Sadly, the longer story arc of the Asian Tigers includes the fact that many of those women were later ejected back out of the workforce as they aged. Moreover, the countries that disadvantaged new women workers the most, grew the fastest. However, the point remains that opening up productive work opportunities to underutilized would-be workers is valuable to society overall. It seems self-evident that leveraging America’s lost generation of businesswomen would boost our economy.
“Just hire yourself” is one of the sneering dismissals I sometimes field when discussing this topic. But entrepreneurship outside the standard corporate path is not accessible to women if we are not allowed inside to begin with. In order to find investors, co-founders, and customers, we need the professional network and resume credibility that comes from gainful employment. Crucially, we need the financial savings accumulated from years of fair pay, in order to feasibly peel off to start new ventures.

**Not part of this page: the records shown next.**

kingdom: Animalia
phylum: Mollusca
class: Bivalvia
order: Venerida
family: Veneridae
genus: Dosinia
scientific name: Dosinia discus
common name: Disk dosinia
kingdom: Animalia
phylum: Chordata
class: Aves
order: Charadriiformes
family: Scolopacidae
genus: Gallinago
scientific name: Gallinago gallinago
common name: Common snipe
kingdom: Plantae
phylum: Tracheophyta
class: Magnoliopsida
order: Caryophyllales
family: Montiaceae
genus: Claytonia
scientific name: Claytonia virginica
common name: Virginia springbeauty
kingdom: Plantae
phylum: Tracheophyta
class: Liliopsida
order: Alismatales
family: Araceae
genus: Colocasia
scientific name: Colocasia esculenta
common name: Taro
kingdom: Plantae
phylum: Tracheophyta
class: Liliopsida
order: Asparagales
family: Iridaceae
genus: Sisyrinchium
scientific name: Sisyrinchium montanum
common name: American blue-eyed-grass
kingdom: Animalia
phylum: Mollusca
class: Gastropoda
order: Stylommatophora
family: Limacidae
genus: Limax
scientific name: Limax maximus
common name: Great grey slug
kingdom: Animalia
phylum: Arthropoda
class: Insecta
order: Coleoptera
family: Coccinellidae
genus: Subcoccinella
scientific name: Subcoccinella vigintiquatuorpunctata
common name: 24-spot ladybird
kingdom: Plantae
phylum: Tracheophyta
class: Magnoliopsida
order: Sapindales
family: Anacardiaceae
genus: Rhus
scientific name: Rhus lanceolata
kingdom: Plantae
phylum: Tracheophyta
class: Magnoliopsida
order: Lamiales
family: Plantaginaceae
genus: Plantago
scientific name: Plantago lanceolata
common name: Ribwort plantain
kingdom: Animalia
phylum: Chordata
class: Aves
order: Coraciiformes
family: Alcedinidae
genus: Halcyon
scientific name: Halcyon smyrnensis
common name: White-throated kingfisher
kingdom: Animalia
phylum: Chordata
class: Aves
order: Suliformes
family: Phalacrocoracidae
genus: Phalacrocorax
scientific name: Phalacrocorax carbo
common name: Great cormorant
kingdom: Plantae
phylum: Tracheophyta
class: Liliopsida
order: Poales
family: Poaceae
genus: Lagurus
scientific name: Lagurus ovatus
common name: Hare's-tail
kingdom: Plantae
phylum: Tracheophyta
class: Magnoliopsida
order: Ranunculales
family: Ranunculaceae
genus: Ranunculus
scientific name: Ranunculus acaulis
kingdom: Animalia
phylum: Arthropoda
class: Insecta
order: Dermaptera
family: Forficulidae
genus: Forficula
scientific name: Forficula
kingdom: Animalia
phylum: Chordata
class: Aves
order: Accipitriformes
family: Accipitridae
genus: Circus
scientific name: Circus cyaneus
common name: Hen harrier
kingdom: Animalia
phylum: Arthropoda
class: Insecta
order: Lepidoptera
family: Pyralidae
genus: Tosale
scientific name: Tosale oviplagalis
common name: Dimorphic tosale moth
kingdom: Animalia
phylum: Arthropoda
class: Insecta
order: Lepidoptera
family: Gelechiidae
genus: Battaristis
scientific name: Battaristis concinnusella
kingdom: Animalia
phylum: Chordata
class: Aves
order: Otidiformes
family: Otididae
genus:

Consider the massive opportunity cost of a whole cohort of businesswomen languishing like me. We spend what should be the peak years of our professional lives begging to be taken seriously for intellectually-appropriate, career-track jobs, while doing mental gymnastics to rationalize the existential pain of settling for unskilled survival work.
It is a sad truism of psychology that men and women generally respond negatively to women seeking power. Hence the irrational protest vote of Obama fans for Trump (per today’s emerging explanation of last night’s electoral upset) and women and minorities against their own self-interest and self-worth. Female ambition—not even to dream, but merely to survive—feels unnatural to the gatekeepers who could solve my problem. But, what if I were perceived not as a power-seeking threat, but rather as an opportunity? The arbitrage value is extraordinary for whomever picks up the economist’s proverbial $100 bill off the sidewalk. All someone like me wants is to leverage my brain to productively and meaningfully contribute to society.